I give in, I've heard that there is a version played on the harmonium and penny whistle due to be issued shortly.


----------



## Andy Loochazee

I can't believe that playing the Arpeggione sonata on a 6 string guitar with a plucking action would generate anything like the right sound, compared with use of an arpeggione proper. What's missing using a cello instead of an arpeggione is of course a section of the higher registers caused by drop from 6 to 4 strings. To compensate for this, there have been a tiny few recordings using a piccolo cello, but I'm informed they sound rather naff. Like I said before, the Harrell/Levine recording using an ordinary cello is very good. The playing is as technically faultless as I far as my ears can judge, the emotional impact is faithful to good ol' Schubert, and the sound quality is good. The other version one I mentioned previously (Feuermann/Moore) earlier seems to be out of print, and having re-played this version it's not that good after all, so forget it.


----------



## Ukko

moody said:


> I give in, I've heard that there is a version played on the harmonium and penny whistle due to be issued shortly.

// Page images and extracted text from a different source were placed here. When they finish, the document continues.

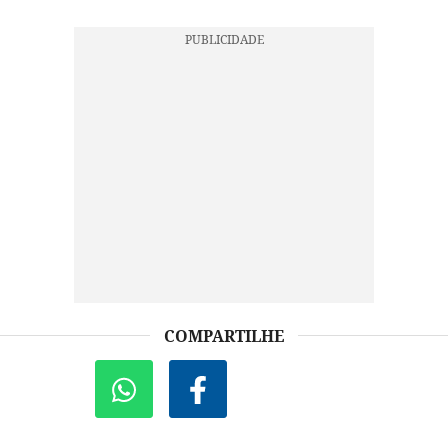
COMPARTILHE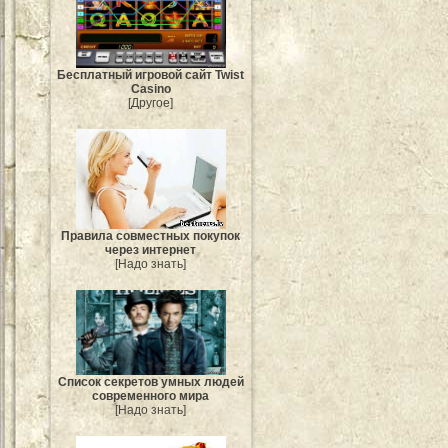
Бесплатный игровой сайт Twist
Casino
[Другое]
Правила совместных покупок
через интернет
[Надо знать]
Список секретов умных людей
современного мира
[Надо знать]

I hope someone puts at least a teaser on YouTube; a minute ought to be enough.


----------



## elgar's ghost

Desperate attempt to find middle ground between new and old: can a Chapman Stick be played with a bow? :devil:

Strange how one of Schubert's more singular chamber works (as in instrumentation) is also one of his more overlooked. I'm guilty of it more than most as I rarely see beyond the octet, 'trout', late quartets, piano trios and quintet, yet the AS is a fine work.


----------